# Toro CCR 2450 new paddles rub



## zabarnss (Mar 1, 2020)

I recently replaced the rubber paddles and lower housing on my CCR 2450. The new paddles rub the lower housing and small sections of the upper housing, although the paddles do spin. Both the paddles and lower housing are OEM parts. I don't see any way to adjust the spacing between the paddles and the housing. 

Any suggestions?


----------



## gibbs296 (Jun 22, 2014)

Did you remember to transfer over the metal sleeves that go in the holes? That may cause things to move out a bit. Other than that, tight is right. She will wear in...


----------



## zabarnss (Mar 1, 2020)

gibbs296 said:


> Did you remember to transfer over the metal sleeves that go in the holes? That may cause things to move out a bit. Other than that, tight is right. She will wear in...

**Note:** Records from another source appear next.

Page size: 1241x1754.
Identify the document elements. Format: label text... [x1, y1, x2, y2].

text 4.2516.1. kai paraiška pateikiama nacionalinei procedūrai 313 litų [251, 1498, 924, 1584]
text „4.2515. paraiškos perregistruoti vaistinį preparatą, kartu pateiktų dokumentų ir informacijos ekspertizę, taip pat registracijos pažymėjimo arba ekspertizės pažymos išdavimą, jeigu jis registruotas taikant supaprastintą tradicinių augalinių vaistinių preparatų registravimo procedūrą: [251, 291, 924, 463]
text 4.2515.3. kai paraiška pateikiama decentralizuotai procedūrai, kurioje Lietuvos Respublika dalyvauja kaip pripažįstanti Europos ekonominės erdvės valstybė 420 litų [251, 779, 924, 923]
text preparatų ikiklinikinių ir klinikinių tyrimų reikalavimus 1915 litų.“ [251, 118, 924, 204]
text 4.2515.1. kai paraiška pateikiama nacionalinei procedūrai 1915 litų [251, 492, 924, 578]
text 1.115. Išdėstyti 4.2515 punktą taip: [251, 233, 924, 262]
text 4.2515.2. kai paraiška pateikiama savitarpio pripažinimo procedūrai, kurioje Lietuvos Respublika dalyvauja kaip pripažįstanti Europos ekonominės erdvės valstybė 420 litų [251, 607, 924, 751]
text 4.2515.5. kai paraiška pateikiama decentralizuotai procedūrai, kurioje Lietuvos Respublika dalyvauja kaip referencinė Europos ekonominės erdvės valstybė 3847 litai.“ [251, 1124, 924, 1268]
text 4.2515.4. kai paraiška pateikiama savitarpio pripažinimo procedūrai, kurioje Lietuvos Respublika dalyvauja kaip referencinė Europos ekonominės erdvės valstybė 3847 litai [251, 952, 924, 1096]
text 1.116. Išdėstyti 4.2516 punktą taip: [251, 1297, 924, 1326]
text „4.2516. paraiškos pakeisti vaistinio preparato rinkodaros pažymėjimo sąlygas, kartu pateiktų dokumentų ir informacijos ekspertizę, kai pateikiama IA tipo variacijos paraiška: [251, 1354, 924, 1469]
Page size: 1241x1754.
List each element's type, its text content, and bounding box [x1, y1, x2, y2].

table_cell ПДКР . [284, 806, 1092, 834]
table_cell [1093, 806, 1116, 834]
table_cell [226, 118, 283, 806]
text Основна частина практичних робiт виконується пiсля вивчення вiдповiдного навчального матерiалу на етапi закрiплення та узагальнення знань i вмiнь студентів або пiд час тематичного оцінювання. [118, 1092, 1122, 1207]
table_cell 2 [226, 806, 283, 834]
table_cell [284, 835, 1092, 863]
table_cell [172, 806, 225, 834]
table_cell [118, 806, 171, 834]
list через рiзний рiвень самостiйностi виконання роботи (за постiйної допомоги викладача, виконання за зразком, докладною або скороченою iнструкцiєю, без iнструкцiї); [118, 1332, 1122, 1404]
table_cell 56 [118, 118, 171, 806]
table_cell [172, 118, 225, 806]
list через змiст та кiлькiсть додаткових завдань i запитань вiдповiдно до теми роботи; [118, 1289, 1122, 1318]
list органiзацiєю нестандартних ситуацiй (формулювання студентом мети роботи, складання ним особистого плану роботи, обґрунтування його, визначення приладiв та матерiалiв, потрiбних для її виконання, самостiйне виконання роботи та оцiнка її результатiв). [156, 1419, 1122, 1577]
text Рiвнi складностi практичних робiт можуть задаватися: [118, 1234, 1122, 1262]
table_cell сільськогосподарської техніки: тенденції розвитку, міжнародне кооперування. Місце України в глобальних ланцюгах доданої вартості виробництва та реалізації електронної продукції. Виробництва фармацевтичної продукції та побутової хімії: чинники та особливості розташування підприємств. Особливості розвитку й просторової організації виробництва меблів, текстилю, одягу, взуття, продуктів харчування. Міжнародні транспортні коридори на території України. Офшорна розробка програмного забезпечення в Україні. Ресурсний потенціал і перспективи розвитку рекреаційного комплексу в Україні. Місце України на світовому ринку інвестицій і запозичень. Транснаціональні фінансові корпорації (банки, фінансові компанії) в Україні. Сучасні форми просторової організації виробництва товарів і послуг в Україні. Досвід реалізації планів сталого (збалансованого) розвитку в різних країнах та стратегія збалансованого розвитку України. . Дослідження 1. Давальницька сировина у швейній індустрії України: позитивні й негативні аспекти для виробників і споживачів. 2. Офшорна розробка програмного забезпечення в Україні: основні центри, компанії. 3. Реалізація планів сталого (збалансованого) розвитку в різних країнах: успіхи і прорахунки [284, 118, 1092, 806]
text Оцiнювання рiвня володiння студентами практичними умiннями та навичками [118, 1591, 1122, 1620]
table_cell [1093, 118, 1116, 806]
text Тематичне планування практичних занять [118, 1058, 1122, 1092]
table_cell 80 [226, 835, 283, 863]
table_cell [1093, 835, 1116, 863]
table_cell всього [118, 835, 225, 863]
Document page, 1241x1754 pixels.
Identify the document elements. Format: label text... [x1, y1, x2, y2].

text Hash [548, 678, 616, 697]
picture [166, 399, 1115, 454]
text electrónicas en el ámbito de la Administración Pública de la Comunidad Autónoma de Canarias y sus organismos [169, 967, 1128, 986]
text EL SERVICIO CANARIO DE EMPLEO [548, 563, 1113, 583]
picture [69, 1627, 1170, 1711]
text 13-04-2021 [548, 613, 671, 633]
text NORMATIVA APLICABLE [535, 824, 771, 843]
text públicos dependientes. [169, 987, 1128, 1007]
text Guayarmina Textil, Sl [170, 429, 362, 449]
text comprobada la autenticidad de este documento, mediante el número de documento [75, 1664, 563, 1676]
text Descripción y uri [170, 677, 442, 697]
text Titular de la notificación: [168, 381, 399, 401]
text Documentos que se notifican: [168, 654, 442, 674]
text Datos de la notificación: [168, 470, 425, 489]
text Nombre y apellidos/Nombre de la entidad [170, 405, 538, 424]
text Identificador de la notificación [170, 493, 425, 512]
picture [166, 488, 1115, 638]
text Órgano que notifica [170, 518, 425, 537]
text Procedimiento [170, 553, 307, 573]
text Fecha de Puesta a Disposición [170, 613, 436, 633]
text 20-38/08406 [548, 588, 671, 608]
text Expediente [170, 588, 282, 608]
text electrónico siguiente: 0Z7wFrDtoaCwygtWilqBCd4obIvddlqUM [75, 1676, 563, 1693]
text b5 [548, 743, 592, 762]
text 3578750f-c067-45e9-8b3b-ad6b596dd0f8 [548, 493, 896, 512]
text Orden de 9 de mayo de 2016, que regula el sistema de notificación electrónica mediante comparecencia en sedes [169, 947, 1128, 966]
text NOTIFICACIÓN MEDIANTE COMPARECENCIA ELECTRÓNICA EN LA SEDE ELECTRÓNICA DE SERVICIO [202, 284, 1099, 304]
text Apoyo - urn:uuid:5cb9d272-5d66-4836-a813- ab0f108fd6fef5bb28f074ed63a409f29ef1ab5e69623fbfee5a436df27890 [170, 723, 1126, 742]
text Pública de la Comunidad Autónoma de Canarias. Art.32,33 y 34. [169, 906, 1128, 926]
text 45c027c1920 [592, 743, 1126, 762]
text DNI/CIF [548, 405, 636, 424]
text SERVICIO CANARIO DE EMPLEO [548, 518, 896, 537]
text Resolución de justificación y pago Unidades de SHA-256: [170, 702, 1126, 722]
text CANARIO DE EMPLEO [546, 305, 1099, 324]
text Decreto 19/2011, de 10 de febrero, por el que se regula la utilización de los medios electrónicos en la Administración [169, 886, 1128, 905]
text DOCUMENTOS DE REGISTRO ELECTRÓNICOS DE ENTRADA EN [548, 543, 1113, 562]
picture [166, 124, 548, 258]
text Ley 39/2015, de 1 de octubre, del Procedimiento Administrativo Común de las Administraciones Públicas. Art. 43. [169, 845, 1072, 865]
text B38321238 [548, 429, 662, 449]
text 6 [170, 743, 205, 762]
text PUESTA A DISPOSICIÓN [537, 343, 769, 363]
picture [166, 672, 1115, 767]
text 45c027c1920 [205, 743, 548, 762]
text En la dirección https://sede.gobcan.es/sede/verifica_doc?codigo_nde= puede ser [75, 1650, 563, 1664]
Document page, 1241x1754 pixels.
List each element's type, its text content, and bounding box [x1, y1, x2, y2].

Yes, I did transfer the metal sleeves.


----------



## RedOctobyr (Mar 2, 2014)

Welcome to the forum! 

If you loosen the bolts, can you shift the paddle in slightly, towards center (away from the housing)? I don't remember how much play there was with those bolts, but there's probably a little bit of movement, at least. Even if you can't eliminate the rubbing entirely, if you can shift the paddles a bit to reduce it, the housing will thank you, and the paddles won't get worn down as much for "no reason".


----------



## paulm12 (May 22, 2015)

are the housings bent in the areas that rub? Especially near the scraper at the bottom, there is not alot of strength to the housing. You may have to (gently) bend the housing a bit if that is the case. How tight is the fit? Can you turn the paddles by hand through the rubbing areas?

tx


----------



## zabarnss (Mar 1, 2020)

paulm12 said:


> are the housings bent in the areas that rub? Especially near the scraper at the bottom, there is not alot of strength to the housing. You may have to (gently) bend the housing a bit if that is the case. How tight is the fit? Can you turn the paddles by hand through the rubbing areas?
> 
> tx


I replaced the lower housing, so it is brand new and not bent. The lower housing is quite stiff and has reinforcing bars in the rear -- I don't think it can be bent. The paddle fit is quite tight -- I can turn the paddles through the rubbing area by hand, but it is tight.


----------